§ TASK ITEM: Every line of the listing below should be written out exactly.

§ RECORDS SUPPLIED:

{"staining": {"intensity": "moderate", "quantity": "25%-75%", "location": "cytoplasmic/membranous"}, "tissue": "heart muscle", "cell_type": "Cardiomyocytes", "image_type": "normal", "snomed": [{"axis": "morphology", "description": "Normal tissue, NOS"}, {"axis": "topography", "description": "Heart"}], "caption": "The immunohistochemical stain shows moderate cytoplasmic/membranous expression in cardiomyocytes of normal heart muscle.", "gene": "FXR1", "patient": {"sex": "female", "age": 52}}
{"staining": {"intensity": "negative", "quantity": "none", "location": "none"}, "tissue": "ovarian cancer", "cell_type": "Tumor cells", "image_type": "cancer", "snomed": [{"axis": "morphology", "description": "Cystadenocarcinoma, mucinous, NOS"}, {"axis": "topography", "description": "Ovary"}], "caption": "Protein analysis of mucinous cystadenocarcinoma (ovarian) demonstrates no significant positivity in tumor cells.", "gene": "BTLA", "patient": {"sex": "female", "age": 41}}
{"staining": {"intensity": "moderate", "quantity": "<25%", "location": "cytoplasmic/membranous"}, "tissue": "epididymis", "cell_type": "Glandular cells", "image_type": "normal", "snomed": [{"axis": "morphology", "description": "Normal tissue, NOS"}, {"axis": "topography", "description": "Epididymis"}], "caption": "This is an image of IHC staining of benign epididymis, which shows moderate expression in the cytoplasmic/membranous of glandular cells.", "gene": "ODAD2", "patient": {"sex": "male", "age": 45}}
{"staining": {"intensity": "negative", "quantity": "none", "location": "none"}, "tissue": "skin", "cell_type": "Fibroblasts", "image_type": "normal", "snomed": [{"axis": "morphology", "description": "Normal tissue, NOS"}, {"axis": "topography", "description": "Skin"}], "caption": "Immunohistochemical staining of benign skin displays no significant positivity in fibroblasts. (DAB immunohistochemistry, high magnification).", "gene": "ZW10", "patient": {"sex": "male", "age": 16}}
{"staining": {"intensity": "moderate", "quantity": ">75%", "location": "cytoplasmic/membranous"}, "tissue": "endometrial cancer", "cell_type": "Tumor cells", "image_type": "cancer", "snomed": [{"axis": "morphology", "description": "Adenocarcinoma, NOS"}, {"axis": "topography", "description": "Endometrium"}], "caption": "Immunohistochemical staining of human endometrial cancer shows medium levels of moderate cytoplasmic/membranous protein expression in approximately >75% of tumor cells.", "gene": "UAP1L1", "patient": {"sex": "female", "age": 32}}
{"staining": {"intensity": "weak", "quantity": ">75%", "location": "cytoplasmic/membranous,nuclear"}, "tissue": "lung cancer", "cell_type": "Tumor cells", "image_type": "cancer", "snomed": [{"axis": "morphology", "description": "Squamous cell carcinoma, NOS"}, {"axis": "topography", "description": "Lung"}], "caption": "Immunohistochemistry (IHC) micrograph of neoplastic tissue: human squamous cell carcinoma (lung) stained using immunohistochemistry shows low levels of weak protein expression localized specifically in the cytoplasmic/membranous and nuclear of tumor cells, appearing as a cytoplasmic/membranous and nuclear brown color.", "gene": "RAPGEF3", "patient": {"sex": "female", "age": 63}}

§ EXERCISE RESULT:
{"staining": {"intensity": "moderate", "quantity": "25%-75%", "location": "cytoplasmic/membranous"}, "tissue": "heart muscle", "cell_type": "Cardiomyocytes", "image_type": "normal", "snomed": [{"axis": "morphology", "description": "Normal tissue, NOS"}, {"axis": "topography", "description": "Heart"}], "caption": "The immunohistochemical stain shows moderate cytoplasmic/membranous expression in cardiomyocytes of normal heart muscle.", "gene": "FXR1", "patient": {"sex": "female", "age": 52}}
{"staining": {"intensity": "negative", "quantity": "none", "location": "none"}, "tissue": "ovarian cancer", "cell_type": "Tumor cells", "image_type": "cancer", "snomed": [{"axis": "morphology", "description": "Cystadenocarcinoma, mucinous, NOS"}, {"axis": "topography", "description": "Ovary"}], "caption": "Protein analysis of mucinous cystadenocarcinoma (ovarian) demonstrates no significant positivity in tumor cells.", "gene": "BTLA", "patient": {"sex": "female", "age": 41}}
{"staining": {"intensity": "moderate", "quantity": "<25%", "location": "cytoplasmic/membranous"}, "tissue": "epididymis", "cell_type": "Glandular cells", "image_type": "normal", "snomed": [{"axis": "morphology", "description": "Normal tissue, NOS"}, {"axis": "topography", "description": "Epididymis"}], "caption": "This is an image of IHC staining of benign epididymis, which shows moderate expression in the cytoplasmic/membranous of glandular cells.", "gene": "ODAD2", "patient": {"sex": "male", "age": 45}}
{"staining": {"intensity": "negative", "quantity": "none", "location": "none"}, "tissue": "skin", "cell_type": "Fibroblasts", "image_type": "normal", "snomed": [{"axis": "morphology", "description": "Normal tissue, NOS"}, {"axis": "topography", "description": "Skin"}], "caption": "Immunohistochemical staining of benign skin displays no significant positivity in fibroblasts. (DAB immunohistochemistry, high magnification).", "gene": "ZW10", "patient": {"sex": "male", "age": 16}}
{"staining": {"intensity": "moderate", "quantity": ">75%", "location": "cytoplasmic/membranous"}, "tissue": "endometrial cancer", "cell_type": "Tumor cells", "image_type": "cancer", "snomed": [{"axis": "morphology", "description": "Adenocarcinoma, NOS"}, {"axis": "topography", "description": "Endometrium"}], "caption": "Immunohistochemical staining of human endometrial cancer shows medium levels of moderate cytoplasmic/membranous protein expression in approximately >75% of tumor cells.", "gene": "UAP1L1", "patient": {"sex": "female", "age": 32}}
{"staining": {"intensity": "weak", "quantity": ">75%", "location": "cytoplasmic/membranous,nuclear"}, "tissue": "lung cancer", "cell_type": "Tumor cells", "image_type": "cancer", "snomed": [{"axis": "morphology", "description": "Squamous cell carcinoma, NOS"}, {"axis": "topography", "description": "Lung"}], "caption": "Immunohistochemistry (IHC) micrograph of neoplastic tissue: human squamous cell carcinoma (lung) stained using immunohistochemistry shows low levels of weak protein expression localized specifically in the cytoplasmic/membranous and nuclear of tumor cells, appearing as a cytoplasmic/membranous and nuclear brown color.", "gene": "RAPGEF3", "patient": {"sex": "female", "age": 63}}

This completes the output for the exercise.